YOUR ASSIGNMENT:
Repeat word for word, please, only the lines from the one that includes "OF KENSINGTON |" through the final line of the data.

(Data excerpts)
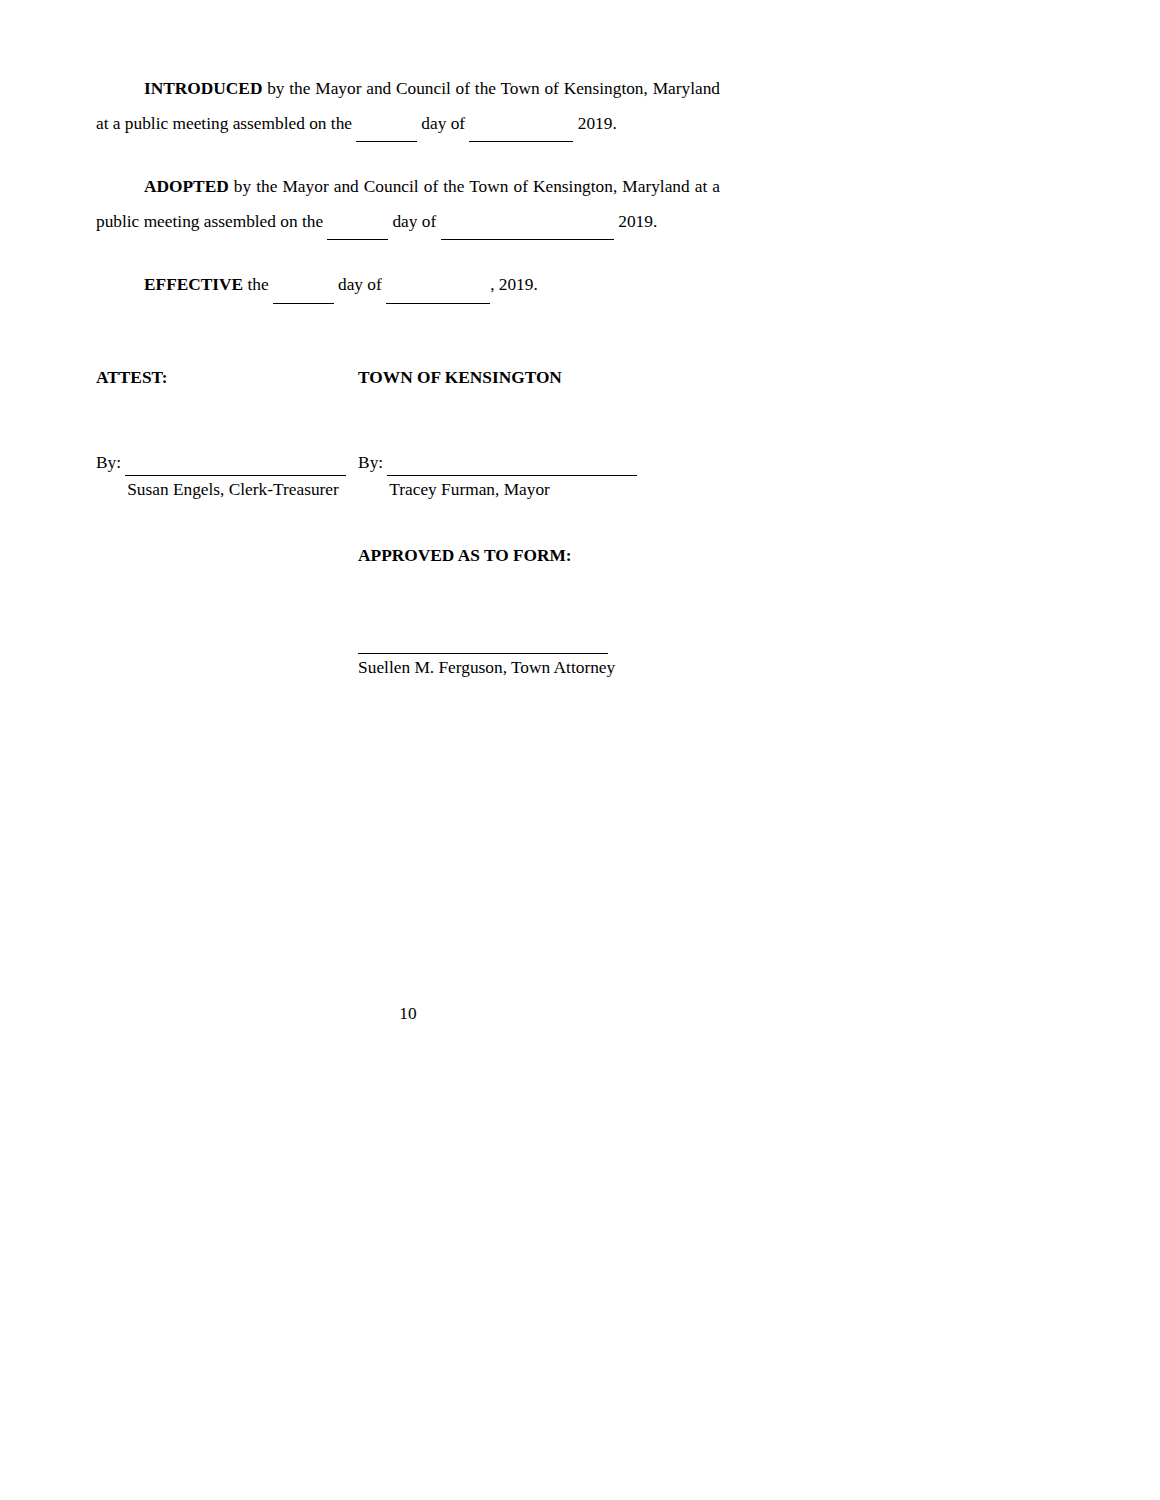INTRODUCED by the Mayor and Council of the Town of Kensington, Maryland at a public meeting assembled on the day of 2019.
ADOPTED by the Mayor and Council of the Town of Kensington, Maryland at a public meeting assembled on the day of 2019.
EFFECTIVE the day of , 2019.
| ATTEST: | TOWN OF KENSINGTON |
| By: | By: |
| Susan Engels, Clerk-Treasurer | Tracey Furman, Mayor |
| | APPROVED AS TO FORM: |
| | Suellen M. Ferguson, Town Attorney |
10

TASK ANSWER:
| ATTEST: | TOWN OF KENSINGTON |
| By: | By: |
| Susan Engels, Clerk-Treasurer | Tracey Furman, Mayor |
| | APPROVED AS TO FORM: |
| | Suellen M. Ferguson, Town Attorney |
10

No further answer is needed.